The SMD assembly machine with microphone (red box)
- Python 3.7.6
- Tensorflow 1.14.0
- Numpy 1.18.1
- Scipy 1.4.1
- Matplotlib 3.1.2
- Librosa 0.6.2
First, Organize the audio dataset and keep as below (when using other wav files). This repository provides example of data organization, so you can conduct experiment directly!
data_for_experiment
├── Class-1
│ ├── data_1.wav
│ ├── data_2.wav
│ ├── data_3.wav
│ │ ...
│ └── data_n.wav
├── Class-2
│ ...
└── Class-3
Run the python script as following.
$ cd preprocessing_source
$ python dat2npy_mfcc.py
After, running above python script the directory named with 'dataset_mfcc' will be generated. Use dat2npy_stft.py instead of dat2npy_mfcc.py if you want to train FARED with Short Time Fourier Transform (STFT). The sample dataset is available at sample_data.
$ cd FARED_source
$ python run.py
After, training FARED, it measure the reconstruction error for each class. Reconstruction errors will be saved in 'valids' directory with 'npy' file.

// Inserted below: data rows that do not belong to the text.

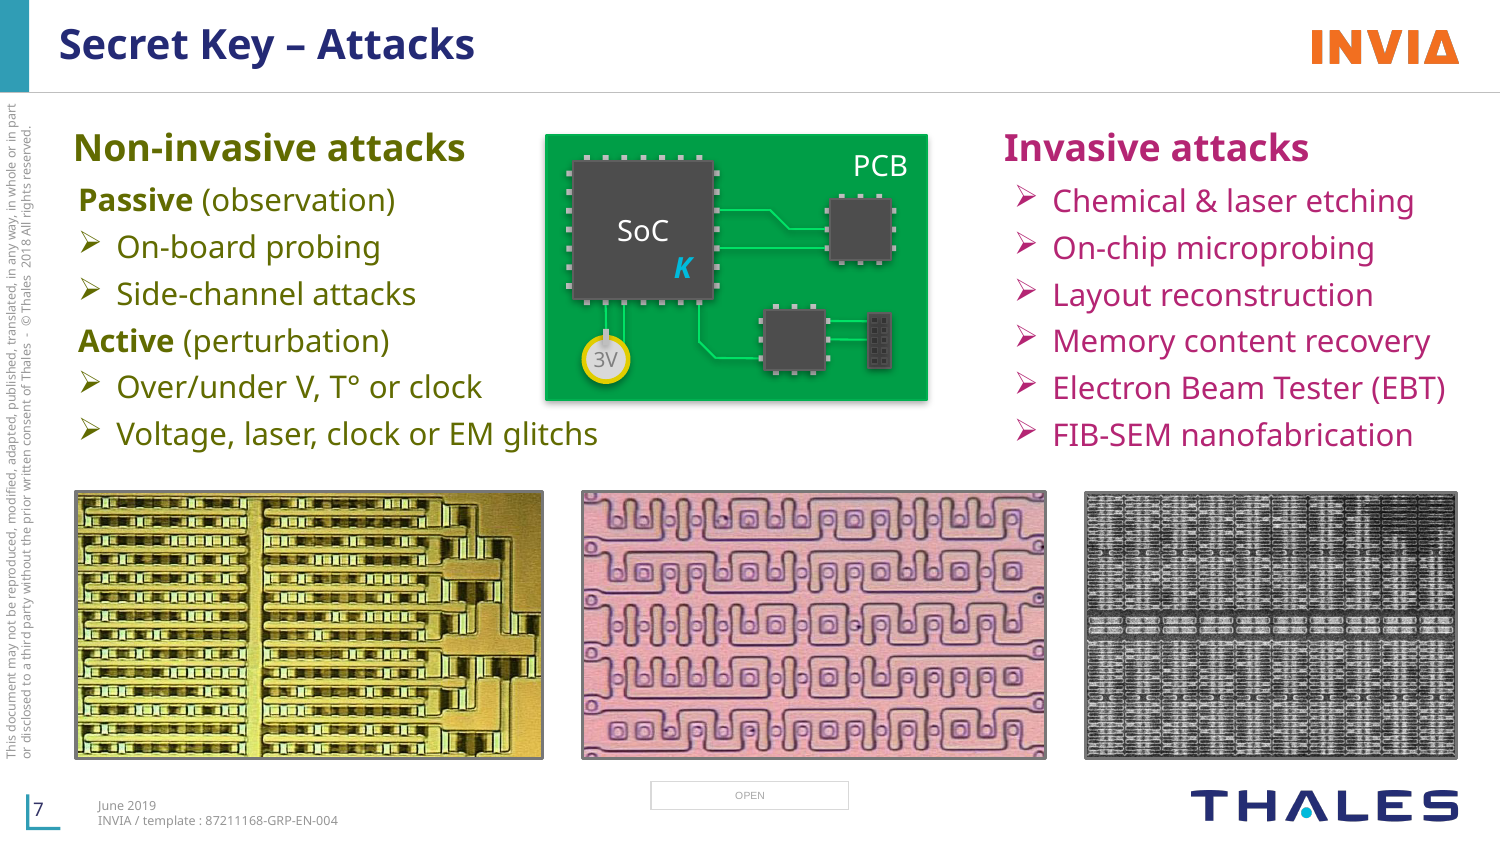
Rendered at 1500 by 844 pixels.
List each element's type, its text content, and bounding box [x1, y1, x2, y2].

text_box Invasive attacks [989, 116, 1325, 173]
picture [77, 492, 542, 757]
picture [583, 493, 1045, 757]
picture [1183, 778, 1467, 833]
text_box Passive (observation) On-board probing Side-channel attacks Active (perturbation) Over/under V, T° or clock Voltage, laser, clock or EM glitchs [19, 172, 659, 468]
text_box Non-invasive attacks [58, 116, 482, 172]
title Secret Key – Attacks [43, 0, 1467, 93]
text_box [546, 134, 927, 401]
picture [1086, 493, 1456, 757]
text_box Chemical & laser etching On-chip microprobing Layout reconstruction Memory content recovery Electron Beam Tester (EBT) FIB-SEM nanofabrication [955, 173, 1487, 497]
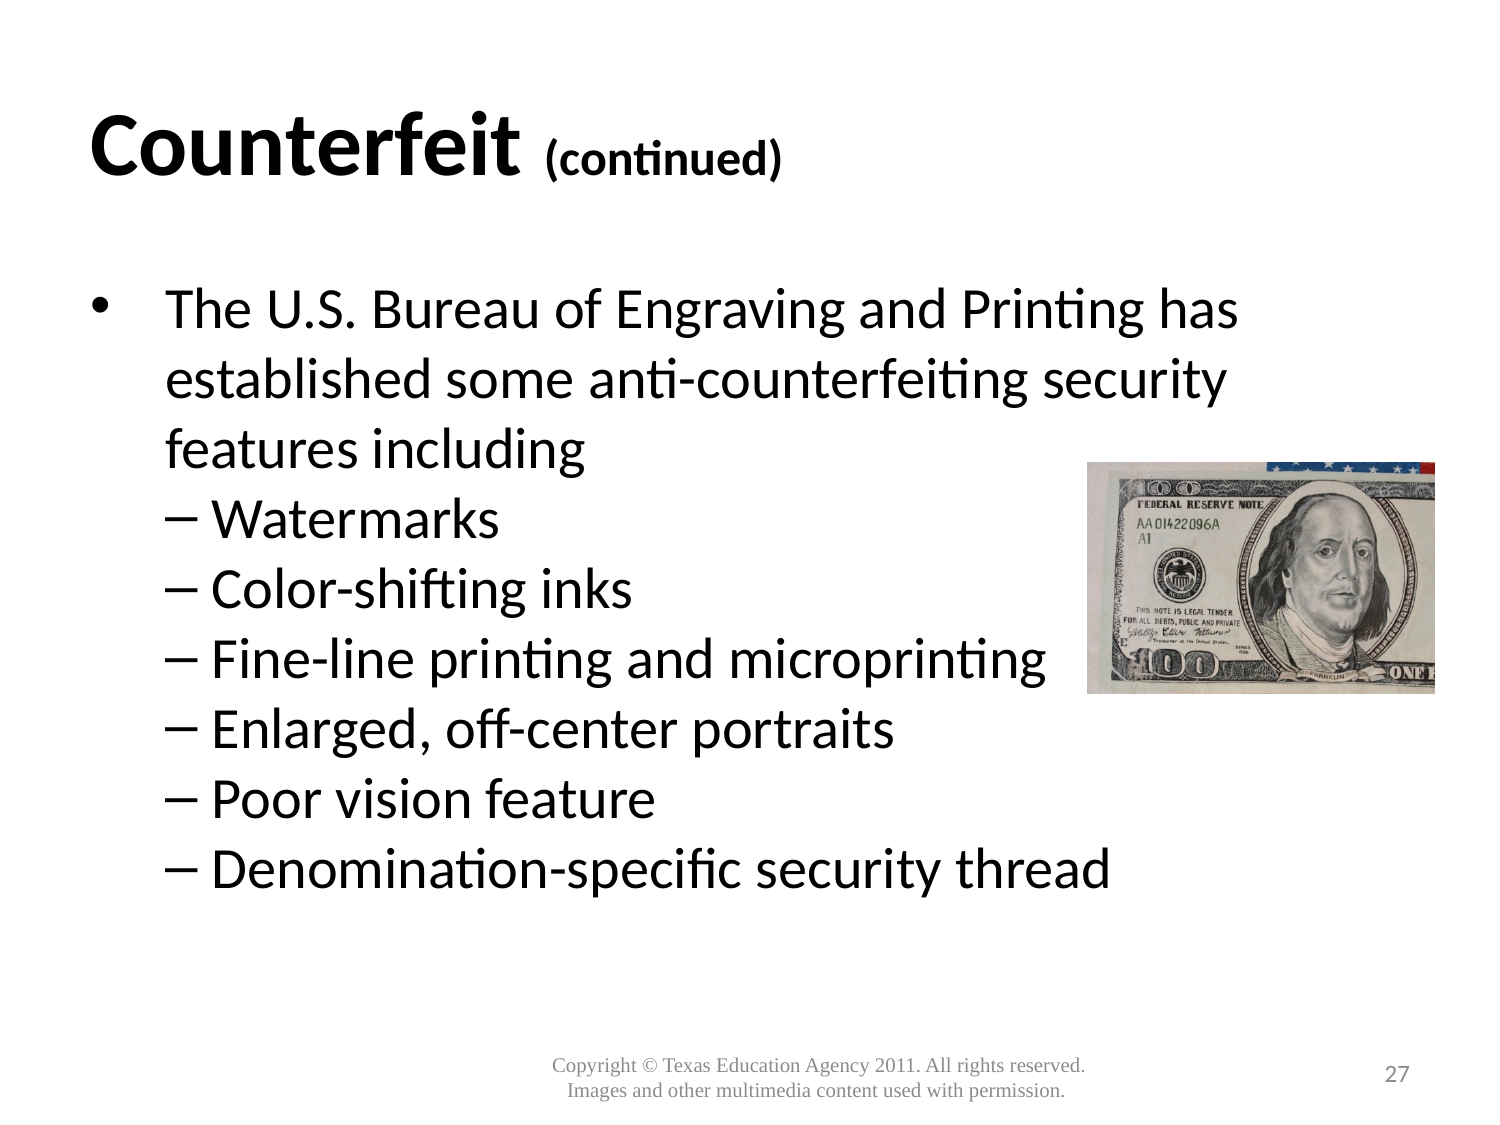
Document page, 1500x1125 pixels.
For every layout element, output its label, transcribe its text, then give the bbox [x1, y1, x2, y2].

title Counterfeit (continued) [75, 45, 1425, 233]
slide_number 27 [1074, 1042, 1425, 1103]
list The U.S. Bureau of Engraving and Printing has established some anti-counterfeiting security features including Watermarks Color-shifting inks Fine-line printing and microprinting Enlarged, off-center portraits Poor vision feature Denomination-specific security thread [75, 262, 1425, 1005]
picture [1087, 462, 1436, 695]
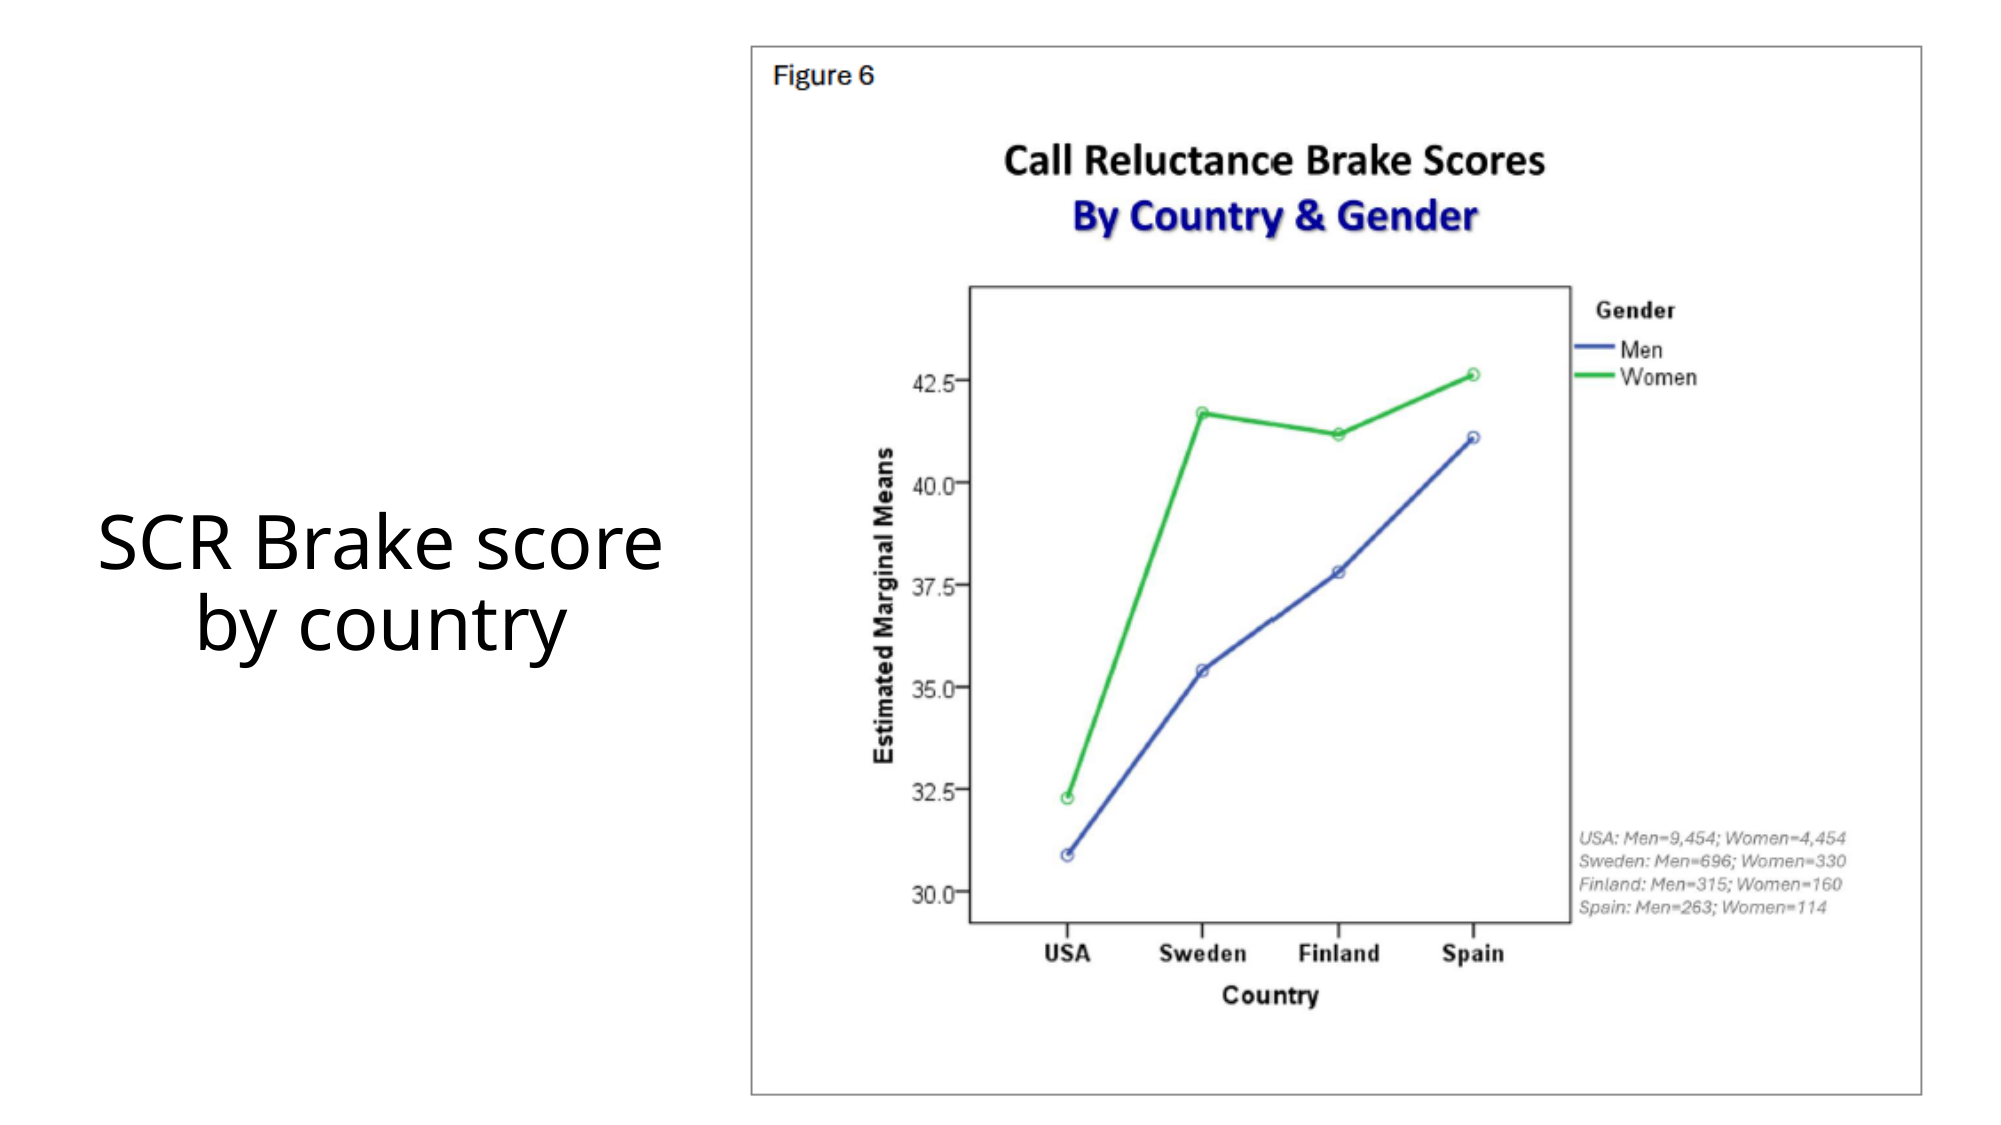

You can calculate Area Under the Curve (AUC) of Receiver Operating Characteristic (ROC) curve or something.
❗ The result of the experiment may differ to paper because we provide only sample audio data.
Architecture of Fast Adaptive RNN Encoder-Decoder
The experimental result with sample data.
The left figure shows loss convergence of training procedure and the right figure shows measured errors.
The higher error means that it is out of the normal scope.
@Article{s18103573,
AUTHOR = {Park, YeongHyeon and Yun, Il Dong},
TITLE = {Fast Adaptive RNN Encoder–Decoder for Anomaly Detection in SMD Assembly Machine},
JOURNAL = {Sensors},
VOLUME = {18},
YEAR = {2018},
NUMBER = {10},
ARTICLE-NUMBER = {3573},
URL = {http://www.mdpi.com/1424-8220/18/10/3573},
ISSN = {1424-8220},
DOI = {10.3390/s18103573}
}